No-one reading that should take credibly the claims in the HSJ article this morning which ran with the counter claims of a tame academic appointed by Southern Health and having a partial extract of the report shown to them. Still its another example of the desparate lengths the Trust are prepared to go that is in the public arena. NHS England take note.

This was a shocked chamber that listened to and responded to Hunt's statement. There were two questions that reoccurred that need highlighting. 

The first question was when did the Secretary of State know about the concerns over Southern Health. The answer was early 2014. The issue about repeating this question is that there has been a delegation of power from the Department of Health to NHS England through the 2012 reforms. The Secretary of State cannot be hands on as previous secretaries of state were. 

As a result of repeated marketisation reforms, the NHS banner contains numerous separate legal entities. The ability to act has to be lawful and consistent. It is, in my opinion, this space that has allowed Southern Health to make 300 challenges which will have been legally argued as required. Here its worth noting Jeremy Hunt's response to Andrew Turner:

The commitment I have from NHS England is that it will be published before Christmas. I am confident that, whenever it is published, it will generate huge media interest, rightly so and partly thanks to the shadow Health Secretary’s urgent question. When the draft report was sent to the trust, it came back with 300 individual items of concern, and it was right for NHS England, in the interests of accuracy and justice, to consider fully all those concerns. It has given me an assurance, however, that, whether or not it can reach an agreement with the trust about its contents, the report will be published before Christmas.

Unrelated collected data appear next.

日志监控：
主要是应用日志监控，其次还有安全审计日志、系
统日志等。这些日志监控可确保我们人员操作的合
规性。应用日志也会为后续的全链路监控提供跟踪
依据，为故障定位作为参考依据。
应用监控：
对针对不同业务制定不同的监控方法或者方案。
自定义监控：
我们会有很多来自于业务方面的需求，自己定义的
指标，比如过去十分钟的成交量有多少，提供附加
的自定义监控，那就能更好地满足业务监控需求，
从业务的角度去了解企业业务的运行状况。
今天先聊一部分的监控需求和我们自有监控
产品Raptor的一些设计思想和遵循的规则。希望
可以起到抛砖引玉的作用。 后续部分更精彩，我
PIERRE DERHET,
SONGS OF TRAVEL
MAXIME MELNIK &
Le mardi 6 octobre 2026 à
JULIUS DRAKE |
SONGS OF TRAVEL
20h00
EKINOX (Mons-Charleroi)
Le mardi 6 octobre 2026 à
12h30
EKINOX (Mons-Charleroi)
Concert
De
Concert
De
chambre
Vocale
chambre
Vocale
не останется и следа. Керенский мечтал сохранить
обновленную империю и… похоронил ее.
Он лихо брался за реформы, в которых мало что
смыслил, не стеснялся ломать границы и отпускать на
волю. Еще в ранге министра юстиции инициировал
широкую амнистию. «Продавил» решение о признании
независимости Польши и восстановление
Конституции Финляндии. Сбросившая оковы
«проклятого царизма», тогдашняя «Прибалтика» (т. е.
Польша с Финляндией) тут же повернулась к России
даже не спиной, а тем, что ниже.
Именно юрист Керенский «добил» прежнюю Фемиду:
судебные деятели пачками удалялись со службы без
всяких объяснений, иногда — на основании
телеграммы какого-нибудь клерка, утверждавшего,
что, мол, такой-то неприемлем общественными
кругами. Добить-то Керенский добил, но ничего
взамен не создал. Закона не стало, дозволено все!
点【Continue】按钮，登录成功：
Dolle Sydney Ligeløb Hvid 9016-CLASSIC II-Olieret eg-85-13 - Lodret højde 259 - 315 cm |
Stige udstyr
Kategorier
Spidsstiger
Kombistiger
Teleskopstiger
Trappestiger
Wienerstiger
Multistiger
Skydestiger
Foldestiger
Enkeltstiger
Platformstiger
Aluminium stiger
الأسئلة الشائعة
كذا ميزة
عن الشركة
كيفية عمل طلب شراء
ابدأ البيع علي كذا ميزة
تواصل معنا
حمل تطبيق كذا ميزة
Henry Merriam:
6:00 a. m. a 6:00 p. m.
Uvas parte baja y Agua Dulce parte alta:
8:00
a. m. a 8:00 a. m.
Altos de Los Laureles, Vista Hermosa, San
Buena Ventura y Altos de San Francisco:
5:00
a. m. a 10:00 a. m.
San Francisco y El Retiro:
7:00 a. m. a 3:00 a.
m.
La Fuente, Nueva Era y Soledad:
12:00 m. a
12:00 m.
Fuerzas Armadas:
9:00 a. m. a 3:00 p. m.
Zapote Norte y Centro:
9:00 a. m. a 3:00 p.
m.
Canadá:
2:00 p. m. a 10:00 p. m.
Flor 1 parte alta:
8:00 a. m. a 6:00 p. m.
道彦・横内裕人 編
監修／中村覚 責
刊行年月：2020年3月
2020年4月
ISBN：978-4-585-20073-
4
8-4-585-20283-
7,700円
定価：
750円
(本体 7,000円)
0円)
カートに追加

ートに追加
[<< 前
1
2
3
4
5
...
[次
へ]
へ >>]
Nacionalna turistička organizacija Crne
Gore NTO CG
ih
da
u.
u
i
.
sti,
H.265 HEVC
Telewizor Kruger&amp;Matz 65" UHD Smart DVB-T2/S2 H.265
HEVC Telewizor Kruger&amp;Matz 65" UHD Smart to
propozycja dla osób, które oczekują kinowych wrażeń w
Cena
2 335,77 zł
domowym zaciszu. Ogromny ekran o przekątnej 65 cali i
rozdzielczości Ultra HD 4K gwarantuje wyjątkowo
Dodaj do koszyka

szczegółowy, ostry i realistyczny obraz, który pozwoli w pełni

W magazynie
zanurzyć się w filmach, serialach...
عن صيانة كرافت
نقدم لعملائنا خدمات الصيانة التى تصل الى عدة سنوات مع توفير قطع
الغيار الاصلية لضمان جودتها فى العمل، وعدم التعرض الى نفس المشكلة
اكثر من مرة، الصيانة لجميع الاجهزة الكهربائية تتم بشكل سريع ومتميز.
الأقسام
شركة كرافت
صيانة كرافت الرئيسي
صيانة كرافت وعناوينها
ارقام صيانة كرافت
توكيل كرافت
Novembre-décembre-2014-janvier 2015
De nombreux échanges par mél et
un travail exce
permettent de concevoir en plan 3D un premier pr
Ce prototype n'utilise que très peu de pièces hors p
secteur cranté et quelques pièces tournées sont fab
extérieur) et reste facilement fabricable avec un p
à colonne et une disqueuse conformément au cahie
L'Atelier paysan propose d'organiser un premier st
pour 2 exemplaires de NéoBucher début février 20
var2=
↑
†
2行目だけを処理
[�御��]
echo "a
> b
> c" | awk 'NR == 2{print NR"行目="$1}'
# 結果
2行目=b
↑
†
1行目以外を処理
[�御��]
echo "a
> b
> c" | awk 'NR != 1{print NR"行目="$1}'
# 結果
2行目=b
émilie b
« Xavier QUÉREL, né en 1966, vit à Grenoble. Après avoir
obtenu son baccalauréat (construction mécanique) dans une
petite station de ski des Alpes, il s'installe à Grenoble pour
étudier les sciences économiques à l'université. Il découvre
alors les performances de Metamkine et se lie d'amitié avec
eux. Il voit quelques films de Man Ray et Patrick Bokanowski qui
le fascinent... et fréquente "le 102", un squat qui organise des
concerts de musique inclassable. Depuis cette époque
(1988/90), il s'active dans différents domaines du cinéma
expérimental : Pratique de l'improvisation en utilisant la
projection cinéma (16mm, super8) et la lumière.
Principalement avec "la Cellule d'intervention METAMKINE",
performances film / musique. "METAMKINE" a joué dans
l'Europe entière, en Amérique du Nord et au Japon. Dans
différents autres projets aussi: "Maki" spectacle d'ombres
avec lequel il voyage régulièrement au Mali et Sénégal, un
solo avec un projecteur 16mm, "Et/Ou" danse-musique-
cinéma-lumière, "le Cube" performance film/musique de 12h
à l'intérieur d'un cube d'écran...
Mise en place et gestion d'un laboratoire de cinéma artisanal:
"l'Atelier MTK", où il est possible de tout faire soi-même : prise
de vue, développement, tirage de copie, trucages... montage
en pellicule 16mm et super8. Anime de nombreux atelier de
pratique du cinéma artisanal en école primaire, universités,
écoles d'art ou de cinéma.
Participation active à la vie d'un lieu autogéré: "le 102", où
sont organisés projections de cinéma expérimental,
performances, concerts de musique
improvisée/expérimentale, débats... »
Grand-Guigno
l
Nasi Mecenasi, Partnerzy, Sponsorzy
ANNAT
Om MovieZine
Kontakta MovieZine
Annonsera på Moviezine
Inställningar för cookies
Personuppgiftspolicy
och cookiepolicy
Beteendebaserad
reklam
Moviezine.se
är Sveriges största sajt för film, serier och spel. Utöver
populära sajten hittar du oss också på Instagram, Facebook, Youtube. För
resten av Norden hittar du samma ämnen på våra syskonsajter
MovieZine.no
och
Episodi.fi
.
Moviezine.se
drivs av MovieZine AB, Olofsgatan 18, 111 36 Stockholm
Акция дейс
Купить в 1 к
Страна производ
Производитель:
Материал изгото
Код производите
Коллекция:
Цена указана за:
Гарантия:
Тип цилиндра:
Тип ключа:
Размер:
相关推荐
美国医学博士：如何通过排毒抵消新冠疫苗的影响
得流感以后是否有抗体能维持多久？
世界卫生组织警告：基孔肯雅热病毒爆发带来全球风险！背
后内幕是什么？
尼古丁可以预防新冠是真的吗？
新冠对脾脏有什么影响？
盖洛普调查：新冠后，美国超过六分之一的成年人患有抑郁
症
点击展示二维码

An agreement with the Trust. Yet also note what Hunt said to Heidi Alexander that [w]e will not allow any further arguments about methodologies to stand in the way of the report being published before Christmas. I would suggest that any goodwill within Whitehall towards Southern Health has been burnt up.

The second question was around families not having access to legal aid to challenge NHS bodies. This placed Jeremy Hunt in a difficult position because it isn't his turf but that of the Lord Chancellor Michael Gove and the members asking the question knew that. Hence the line that with a properly accountable NHS with full family involvement that there wouldn't need to be litigation. A sentiment that I would like to see fulfilled as it would be an extraordinary achievement. Until that perfect world, the Ministry of Justice needs to be lobbied in order that the scales of justice are balanced. 

This 30 minutes merely sets the context for future events. Once the report is published then a full debate will follow. This is where the House of Commons can give direction to the Secretary of State and that then empowers NHS England. Publication shifts power balances and serious reports require serious actions.

I would want to see Southern Health broken up, the earth salted and its ashes scattered to the winds. Its board and senior management were too remote and separate from the actual practice of care. Its size and empire (property) building are emblematic of an unfit culture. I believe, based on experience, in rooting management in the community so that values are shared and mutually understood. This sector of the NHS appears aloof and outside of those processes. When the debate occurs, I hope consideration is made on that point.